After excluding participants using antidepressant medications (n=7), there was still no statistically significant interaction between group (caregiver vs. control) and integration in the prediction of depressive symptoms before (B=−0.256, 95% CI: −1.205, 0.459, ns) and after adjusting for age (B=−0.236, 95% CI: −1.223, 0.462, ns).

3

In this sample, income demonstrated bimodality such that a median split provided a reasonable metric of the data without skewing statistics.

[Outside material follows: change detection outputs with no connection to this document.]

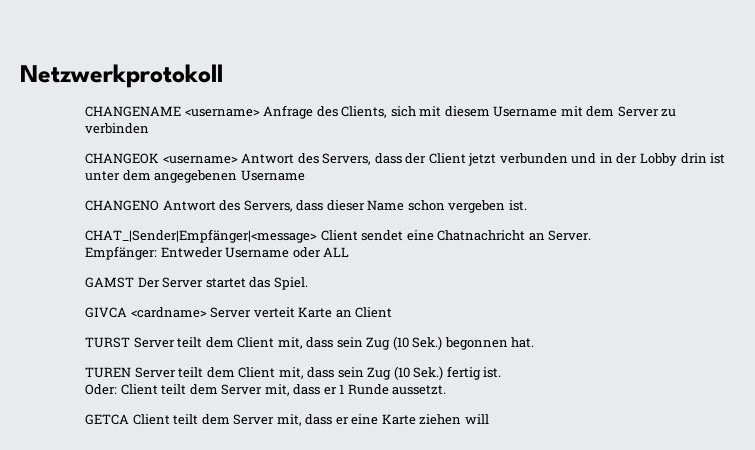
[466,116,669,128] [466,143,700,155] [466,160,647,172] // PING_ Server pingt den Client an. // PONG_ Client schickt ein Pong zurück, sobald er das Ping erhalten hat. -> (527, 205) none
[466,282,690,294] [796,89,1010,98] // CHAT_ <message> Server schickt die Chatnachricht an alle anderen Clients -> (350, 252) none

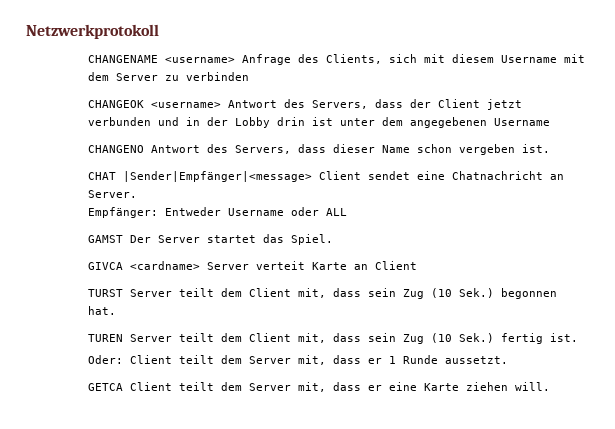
[85,229,318,243] CHAT_|Sender|Empfänger|<message> -> [88,171,313,182] CHAT |Sender|Empfänger|<message>
[464,414,489,424] will -> [515,382,551,391] will.

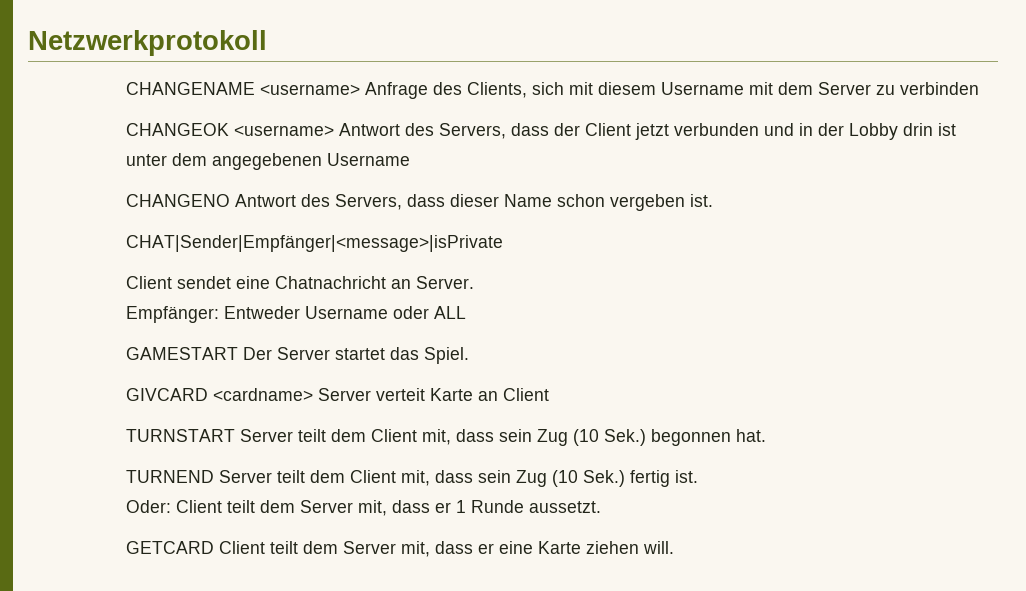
[88,171,313,182] CHAT |Sender|Empfänger|<message> -> [126,235,504,252] CHAT|Sender|Empfänger|<message>|isPrivate //
[88,235,124,243] GAMST -> [126,347,239,360] GAMESTART
[88,262,124,270] GIVCA -> [126,388,209,401] GIVCARD
[88,289,124,297] TURST -> [126,429,236,442] TURNSTART
[88,334,124,342] TUREN -> [126,470,215,483] TURNEND
[88,383,124,391] GETCA -> [126,541,215,554] GETCARD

Regressions treating income and education as continuous variables yielded the same patterns of results and statistical significance as models in which we treated them dichotomously.

4

We conducted a crude power analysis with G*Power software using the correlation value between Integration and T/S ratio change among caregivers (r=.506) as an effect size estimate, with a critical alpha of .05 and power of .80, and we observed that a total sample size of n=25 would be needed to detect statistical significance in these analyses. For parenting stress, with a correlation among caregivers of r=−.248 (and the same critical alpha and power levels), a sample size of n=122 would be required to detect statistical significance in these analyses. Hence, we conclude that in this study, based on post hoc power calculations, our analysis appears sufficiently powered to detect the T/S ratio changes but may not have been sufficiently powered to detect changes in parenting stress.